╭─ Material for this task

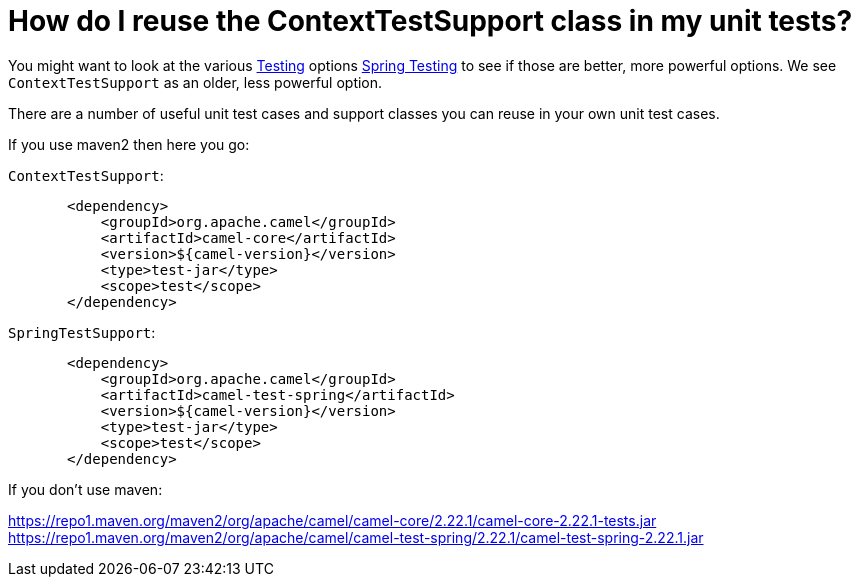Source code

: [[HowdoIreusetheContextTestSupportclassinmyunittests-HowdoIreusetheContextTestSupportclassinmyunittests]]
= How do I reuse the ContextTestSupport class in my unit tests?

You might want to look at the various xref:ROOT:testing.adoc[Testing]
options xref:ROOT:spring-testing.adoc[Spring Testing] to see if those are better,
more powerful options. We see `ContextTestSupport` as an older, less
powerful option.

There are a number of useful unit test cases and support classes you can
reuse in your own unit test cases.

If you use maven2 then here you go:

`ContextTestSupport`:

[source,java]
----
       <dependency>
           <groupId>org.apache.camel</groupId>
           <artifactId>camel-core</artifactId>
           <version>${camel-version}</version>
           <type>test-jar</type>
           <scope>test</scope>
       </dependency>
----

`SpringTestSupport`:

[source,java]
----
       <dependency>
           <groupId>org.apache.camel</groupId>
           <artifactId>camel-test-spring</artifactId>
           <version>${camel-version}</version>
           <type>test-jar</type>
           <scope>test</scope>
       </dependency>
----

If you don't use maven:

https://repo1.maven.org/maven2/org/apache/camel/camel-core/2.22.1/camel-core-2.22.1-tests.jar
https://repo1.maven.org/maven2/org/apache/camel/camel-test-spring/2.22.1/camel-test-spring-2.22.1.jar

╰─
╭─ Material for this task

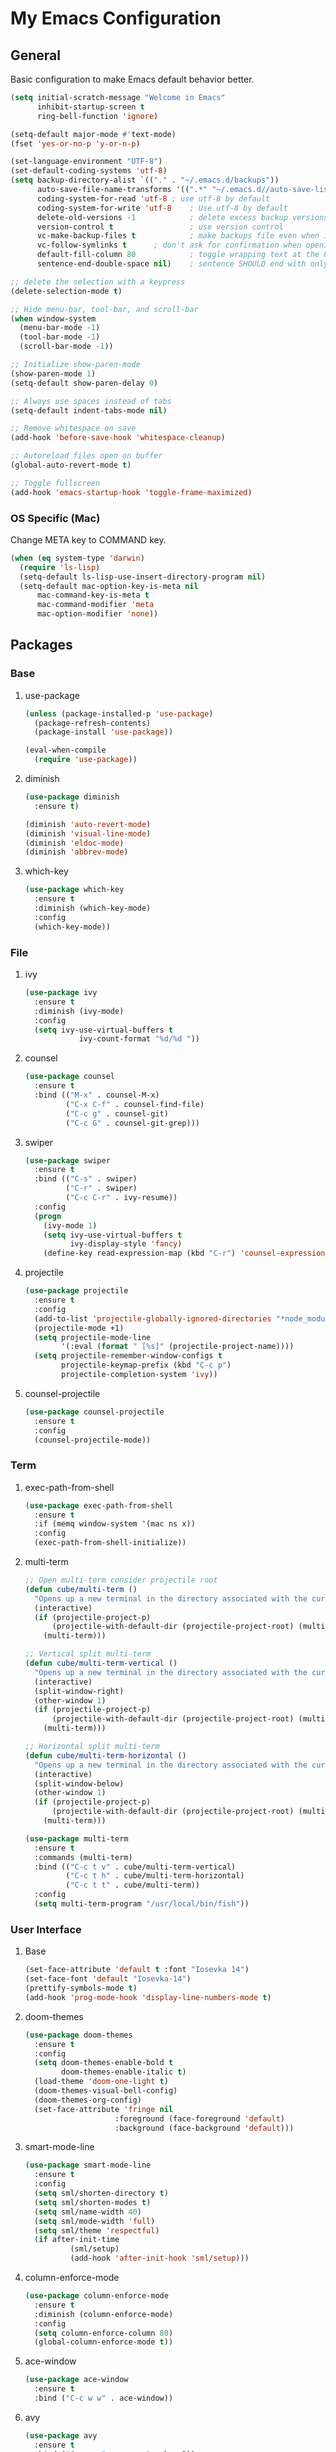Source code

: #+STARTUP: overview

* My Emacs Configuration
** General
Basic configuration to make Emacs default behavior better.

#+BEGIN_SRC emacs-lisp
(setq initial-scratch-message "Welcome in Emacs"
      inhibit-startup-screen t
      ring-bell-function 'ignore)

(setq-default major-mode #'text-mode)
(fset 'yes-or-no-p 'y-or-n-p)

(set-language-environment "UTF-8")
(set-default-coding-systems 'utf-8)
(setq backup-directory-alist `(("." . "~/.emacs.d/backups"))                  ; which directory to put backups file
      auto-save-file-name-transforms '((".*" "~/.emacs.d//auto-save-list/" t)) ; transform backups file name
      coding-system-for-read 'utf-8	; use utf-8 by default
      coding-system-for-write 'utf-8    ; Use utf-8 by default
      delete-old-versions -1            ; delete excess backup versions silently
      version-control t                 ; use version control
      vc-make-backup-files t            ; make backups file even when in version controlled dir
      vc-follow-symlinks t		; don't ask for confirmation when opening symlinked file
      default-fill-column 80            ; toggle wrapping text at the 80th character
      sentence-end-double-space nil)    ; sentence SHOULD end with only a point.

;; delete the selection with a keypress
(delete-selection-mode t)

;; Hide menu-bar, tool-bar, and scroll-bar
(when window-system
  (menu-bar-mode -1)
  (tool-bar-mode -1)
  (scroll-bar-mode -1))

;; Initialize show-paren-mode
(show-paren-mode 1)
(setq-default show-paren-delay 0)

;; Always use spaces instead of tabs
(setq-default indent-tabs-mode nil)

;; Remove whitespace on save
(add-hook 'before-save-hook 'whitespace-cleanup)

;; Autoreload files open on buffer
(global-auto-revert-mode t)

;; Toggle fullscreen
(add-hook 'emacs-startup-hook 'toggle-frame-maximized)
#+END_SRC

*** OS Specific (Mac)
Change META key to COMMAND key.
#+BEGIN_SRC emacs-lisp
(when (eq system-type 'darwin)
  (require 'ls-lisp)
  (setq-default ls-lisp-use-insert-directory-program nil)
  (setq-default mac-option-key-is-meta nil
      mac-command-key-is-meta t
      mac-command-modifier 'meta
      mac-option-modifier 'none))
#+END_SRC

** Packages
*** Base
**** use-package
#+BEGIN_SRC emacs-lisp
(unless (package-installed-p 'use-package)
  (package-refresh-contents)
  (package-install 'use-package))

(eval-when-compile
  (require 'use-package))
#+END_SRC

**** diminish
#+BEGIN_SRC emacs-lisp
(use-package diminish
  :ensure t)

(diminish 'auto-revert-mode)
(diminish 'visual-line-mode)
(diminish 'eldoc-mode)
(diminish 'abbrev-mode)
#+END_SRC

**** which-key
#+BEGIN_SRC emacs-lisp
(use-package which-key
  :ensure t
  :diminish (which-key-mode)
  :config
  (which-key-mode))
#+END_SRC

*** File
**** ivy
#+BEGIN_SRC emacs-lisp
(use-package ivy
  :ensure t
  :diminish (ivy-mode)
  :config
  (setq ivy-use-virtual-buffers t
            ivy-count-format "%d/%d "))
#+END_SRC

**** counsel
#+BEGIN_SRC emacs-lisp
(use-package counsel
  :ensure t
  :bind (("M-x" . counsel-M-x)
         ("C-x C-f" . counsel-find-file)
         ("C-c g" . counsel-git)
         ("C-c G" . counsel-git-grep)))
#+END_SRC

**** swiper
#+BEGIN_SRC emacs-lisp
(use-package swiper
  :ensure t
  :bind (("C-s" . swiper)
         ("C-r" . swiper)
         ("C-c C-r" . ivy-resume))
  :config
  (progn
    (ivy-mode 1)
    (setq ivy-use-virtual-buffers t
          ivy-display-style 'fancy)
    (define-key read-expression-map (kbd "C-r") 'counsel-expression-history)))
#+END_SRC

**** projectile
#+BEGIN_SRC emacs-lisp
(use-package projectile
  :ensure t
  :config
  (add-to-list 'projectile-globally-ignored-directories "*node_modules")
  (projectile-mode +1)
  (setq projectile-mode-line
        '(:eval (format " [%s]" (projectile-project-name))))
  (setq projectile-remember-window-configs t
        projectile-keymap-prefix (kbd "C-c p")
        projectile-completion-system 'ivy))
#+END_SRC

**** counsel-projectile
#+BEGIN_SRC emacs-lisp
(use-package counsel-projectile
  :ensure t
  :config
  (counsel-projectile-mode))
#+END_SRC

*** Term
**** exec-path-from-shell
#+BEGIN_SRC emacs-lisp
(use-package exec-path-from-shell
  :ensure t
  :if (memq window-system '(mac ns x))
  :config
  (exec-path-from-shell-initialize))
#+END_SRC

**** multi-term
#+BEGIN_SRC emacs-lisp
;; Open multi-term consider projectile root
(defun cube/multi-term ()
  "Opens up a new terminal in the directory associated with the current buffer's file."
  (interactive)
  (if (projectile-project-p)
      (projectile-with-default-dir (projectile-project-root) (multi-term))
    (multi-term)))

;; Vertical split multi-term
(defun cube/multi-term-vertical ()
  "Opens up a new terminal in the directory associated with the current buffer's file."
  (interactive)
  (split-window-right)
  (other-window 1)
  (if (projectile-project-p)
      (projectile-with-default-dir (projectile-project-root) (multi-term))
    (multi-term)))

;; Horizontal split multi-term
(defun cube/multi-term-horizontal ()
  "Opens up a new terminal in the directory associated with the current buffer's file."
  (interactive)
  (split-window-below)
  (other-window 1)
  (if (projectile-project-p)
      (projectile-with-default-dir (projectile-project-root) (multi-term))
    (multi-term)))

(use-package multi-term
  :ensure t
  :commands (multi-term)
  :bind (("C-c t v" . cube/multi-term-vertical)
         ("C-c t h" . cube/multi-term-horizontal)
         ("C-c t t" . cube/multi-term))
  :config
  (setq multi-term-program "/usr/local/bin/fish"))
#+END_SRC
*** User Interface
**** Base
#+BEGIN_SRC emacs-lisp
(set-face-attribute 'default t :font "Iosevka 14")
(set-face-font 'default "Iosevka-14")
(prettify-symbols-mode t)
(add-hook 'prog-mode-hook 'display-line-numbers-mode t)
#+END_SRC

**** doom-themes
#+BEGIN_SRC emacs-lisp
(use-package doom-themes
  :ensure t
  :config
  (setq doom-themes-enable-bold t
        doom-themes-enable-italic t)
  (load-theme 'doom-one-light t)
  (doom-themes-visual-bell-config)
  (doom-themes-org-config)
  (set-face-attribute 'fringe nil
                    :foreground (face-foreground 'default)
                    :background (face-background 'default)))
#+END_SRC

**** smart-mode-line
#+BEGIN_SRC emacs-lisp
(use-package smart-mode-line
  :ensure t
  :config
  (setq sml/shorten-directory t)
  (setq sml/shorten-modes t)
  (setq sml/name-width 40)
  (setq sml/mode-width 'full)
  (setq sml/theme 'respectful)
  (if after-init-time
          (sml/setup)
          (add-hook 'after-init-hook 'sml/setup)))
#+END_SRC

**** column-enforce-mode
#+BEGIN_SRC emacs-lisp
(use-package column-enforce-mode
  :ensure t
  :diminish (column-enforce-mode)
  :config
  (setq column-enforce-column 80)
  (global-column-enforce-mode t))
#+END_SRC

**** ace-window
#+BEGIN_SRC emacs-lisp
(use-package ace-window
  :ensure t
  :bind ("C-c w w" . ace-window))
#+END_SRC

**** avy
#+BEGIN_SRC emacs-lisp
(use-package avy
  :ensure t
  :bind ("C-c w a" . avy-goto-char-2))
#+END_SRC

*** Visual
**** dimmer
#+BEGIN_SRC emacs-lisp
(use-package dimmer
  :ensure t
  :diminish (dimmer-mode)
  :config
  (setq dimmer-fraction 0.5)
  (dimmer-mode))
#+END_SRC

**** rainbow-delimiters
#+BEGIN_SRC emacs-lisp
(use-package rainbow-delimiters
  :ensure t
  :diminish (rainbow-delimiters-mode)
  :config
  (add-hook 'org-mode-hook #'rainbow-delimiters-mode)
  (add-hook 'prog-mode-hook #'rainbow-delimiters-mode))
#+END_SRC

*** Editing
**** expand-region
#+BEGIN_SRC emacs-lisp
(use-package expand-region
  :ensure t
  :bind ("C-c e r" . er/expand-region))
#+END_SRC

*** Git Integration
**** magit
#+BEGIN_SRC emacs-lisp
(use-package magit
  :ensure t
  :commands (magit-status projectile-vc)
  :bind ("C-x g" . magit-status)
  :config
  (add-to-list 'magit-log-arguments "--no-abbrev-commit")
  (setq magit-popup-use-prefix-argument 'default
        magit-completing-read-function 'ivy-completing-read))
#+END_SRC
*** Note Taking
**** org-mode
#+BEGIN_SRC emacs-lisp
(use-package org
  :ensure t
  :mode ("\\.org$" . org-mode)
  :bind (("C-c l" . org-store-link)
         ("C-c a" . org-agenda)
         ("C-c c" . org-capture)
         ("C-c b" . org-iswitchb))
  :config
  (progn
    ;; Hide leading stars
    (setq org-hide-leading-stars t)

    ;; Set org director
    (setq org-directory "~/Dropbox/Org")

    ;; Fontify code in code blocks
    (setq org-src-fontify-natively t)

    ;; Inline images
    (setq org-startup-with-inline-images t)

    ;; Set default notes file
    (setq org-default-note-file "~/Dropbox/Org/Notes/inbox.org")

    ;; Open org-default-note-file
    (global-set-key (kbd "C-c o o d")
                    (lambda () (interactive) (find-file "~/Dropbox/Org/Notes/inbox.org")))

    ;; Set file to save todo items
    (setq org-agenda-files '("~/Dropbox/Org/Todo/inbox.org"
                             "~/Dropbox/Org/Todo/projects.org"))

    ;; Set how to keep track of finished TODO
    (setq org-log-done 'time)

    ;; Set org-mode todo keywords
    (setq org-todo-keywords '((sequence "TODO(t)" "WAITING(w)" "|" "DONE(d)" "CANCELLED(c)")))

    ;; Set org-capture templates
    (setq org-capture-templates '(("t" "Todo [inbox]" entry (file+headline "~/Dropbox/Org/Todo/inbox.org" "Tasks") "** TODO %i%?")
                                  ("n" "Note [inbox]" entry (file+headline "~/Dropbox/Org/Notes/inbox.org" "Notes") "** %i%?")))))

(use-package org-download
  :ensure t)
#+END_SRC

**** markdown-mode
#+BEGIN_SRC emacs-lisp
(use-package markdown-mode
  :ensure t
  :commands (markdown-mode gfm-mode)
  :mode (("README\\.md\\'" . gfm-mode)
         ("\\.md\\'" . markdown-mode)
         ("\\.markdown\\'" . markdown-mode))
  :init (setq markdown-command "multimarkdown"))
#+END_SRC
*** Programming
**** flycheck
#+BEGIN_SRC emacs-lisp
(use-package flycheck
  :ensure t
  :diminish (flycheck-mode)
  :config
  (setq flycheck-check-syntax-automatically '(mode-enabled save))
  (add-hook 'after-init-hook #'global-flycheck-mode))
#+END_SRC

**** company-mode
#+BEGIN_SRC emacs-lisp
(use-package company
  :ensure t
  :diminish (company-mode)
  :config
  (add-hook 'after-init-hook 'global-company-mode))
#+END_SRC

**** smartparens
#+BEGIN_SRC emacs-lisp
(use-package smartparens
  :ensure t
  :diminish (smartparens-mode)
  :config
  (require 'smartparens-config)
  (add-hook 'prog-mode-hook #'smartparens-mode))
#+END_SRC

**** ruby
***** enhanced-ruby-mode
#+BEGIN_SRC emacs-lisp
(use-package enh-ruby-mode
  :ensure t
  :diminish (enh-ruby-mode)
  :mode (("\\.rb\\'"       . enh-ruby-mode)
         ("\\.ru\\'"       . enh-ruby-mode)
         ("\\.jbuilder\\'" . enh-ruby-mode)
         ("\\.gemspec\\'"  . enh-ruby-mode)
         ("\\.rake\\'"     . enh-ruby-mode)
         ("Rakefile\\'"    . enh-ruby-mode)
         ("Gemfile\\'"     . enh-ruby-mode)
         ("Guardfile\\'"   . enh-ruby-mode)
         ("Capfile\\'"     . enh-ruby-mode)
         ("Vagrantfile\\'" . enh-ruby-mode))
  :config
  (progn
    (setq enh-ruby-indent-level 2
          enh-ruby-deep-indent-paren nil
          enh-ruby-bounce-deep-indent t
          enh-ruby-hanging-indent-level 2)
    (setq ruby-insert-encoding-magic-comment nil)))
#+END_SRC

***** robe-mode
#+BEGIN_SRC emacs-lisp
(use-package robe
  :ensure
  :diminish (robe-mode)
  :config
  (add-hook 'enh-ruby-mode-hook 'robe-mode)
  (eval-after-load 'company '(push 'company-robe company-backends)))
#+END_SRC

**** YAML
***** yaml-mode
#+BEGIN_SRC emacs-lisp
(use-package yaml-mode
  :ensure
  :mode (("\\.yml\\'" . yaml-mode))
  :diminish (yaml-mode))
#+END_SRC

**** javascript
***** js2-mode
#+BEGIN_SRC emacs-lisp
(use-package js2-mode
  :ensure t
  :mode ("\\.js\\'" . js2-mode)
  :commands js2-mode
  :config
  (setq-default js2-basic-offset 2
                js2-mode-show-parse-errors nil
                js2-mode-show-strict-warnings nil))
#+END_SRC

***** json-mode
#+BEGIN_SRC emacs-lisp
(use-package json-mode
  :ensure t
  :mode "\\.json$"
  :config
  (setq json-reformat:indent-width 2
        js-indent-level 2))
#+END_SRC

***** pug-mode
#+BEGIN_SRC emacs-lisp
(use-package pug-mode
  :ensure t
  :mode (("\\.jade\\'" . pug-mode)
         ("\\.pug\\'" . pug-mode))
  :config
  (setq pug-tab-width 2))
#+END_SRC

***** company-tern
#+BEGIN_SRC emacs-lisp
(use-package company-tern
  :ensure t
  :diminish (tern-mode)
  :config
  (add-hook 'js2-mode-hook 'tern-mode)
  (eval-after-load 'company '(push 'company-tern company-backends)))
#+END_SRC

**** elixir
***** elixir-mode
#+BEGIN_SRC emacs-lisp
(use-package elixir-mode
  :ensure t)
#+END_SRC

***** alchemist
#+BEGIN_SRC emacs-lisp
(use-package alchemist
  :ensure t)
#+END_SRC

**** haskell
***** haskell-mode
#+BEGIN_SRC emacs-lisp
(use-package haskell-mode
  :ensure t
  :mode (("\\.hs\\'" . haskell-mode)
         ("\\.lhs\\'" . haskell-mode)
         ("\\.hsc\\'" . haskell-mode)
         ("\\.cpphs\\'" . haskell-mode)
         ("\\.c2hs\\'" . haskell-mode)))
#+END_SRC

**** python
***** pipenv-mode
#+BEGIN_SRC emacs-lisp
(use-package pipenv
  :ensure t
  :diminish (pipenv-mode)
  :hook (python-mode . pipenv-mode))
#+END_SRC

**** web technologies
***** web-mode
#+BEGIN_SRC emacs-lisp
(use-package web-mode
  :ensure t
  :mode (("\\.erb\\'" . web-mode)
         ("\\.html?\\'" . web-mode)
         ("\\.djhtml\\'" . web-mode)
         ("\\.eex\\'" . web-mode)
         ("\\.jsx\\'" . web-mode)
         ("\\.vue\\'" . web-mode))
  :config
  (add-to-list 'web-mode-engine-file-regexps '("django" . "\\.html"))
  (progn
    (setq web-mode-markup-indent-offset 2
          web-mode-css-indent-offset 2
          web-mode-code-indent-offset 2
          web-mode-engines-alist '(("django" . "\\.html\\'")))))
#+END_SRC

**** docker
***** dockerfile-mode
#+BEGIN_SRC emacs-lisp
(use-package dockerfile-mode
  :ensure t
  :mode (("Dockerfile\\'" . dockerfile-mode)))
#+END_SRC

╰─

From the data above, work out how many lines hold "prefix". Answer with the number alone.

● Exercise output:
2